In the case of penalties, all employers in the same tax “controlled group” are not aggregated; each employer is liable for its own penalty. These penalties can represent a significant tax liability for your seniors housing business, particularly in 2016 when the percentage of full-time employees who have to be offered coverage increases significantly (from 70 percent to 95 percent). 

If you are attempting to avoid the penalties (or at least the A Penalty), determining whether or not 95 percent of your full-time employees (as defined by the ACA) and dependents will be eligible for your healthcare program will be a critical task during 2015.

Can temporary employees reduce the risk of penalties? 

For purposes of the ACA rules, to avoid the penalties you must offer coverage to 70 percent (or 95 percent in 2016) of your full-time “common law” employees. Many employers are concerned that the IRS may claim that staffing agency employees are actually their employees under the common law control test.
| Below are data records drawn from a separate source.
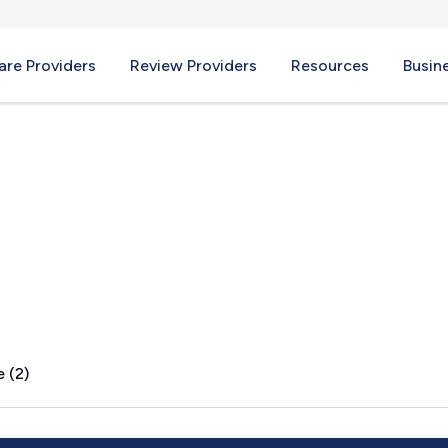
re Providers
Review Providers
Resources
Busin
 (2)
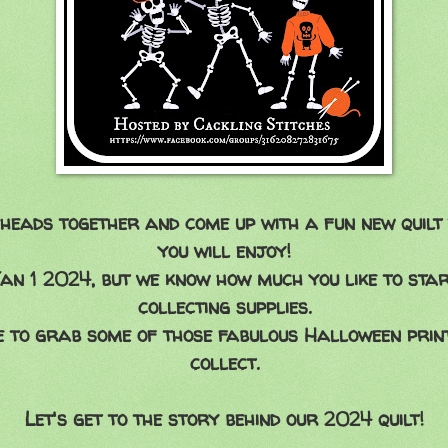
heads together and come up with a fun new quilt
you will enjoy!
Jan 1 2024, but we know how much you like to sta
collecting supplies.
 to grab some of those fabulous Halloween print
collect.
Let's get to the story behind our 2024 quilt!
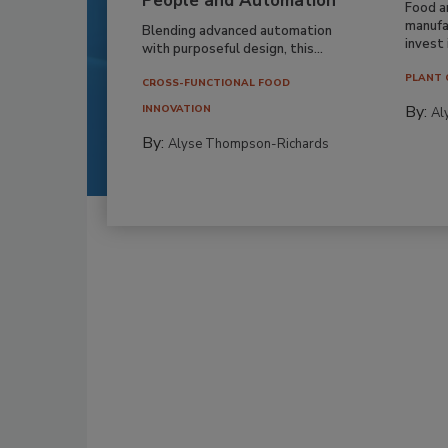
People and Automation
Food a
manufa
Blending advanced automation
invest i
with purposeful design, this...
PLANT 
CROSS-FUNCTIONAL FOOD
By:
INNOVATION
Al
By:
Alyse Thompson-Richards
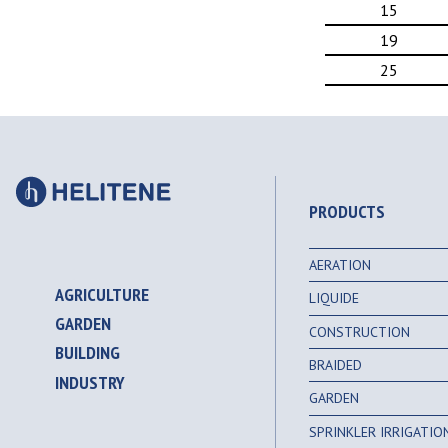
15
19
25
PRODUCTS
AERATION
AGRICULTURE
LIQUIDE
GARDEN
CONSTRUCTION
BUILDING
BRAIDED
INDUSTRY
GARDEN
SPRINKLER IRRIGATI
This could create liability for the employer since the employer would not have offered coverage to those staffing agency employees. 

The IRS final ACA rules allow an employer to consider a temporary staffing agency’s offer of qualifying coverage to an employee performing services for that employer as if it had been made by the employer, but only if the employer’s fee under the staffing agency contract is higher than it would be if the employee did not enroll in health coverage. 

You may want to review your temporary staffing agency contracts to determine whether it would minimize risk if you have an option under the contract to pay an increased fee upon your request if it were necessary to avoid ACA penalties in the future. 

What new reporting obligations apply? 

In addition to the other requirements described above, the IRS recently issued new complicated reporting forms that must be completed early in 2016 for 2015 (New IRS Forms 1095-B, 1094-B, 1095-C, and 1094-C) associated with the new ACA requirements described above. 

You will want to ensure that your payroll, human resources and systems representatives begin early in 2015 to determine what changes may need to be made in order to meet these new and complex compliance and reporting obligations.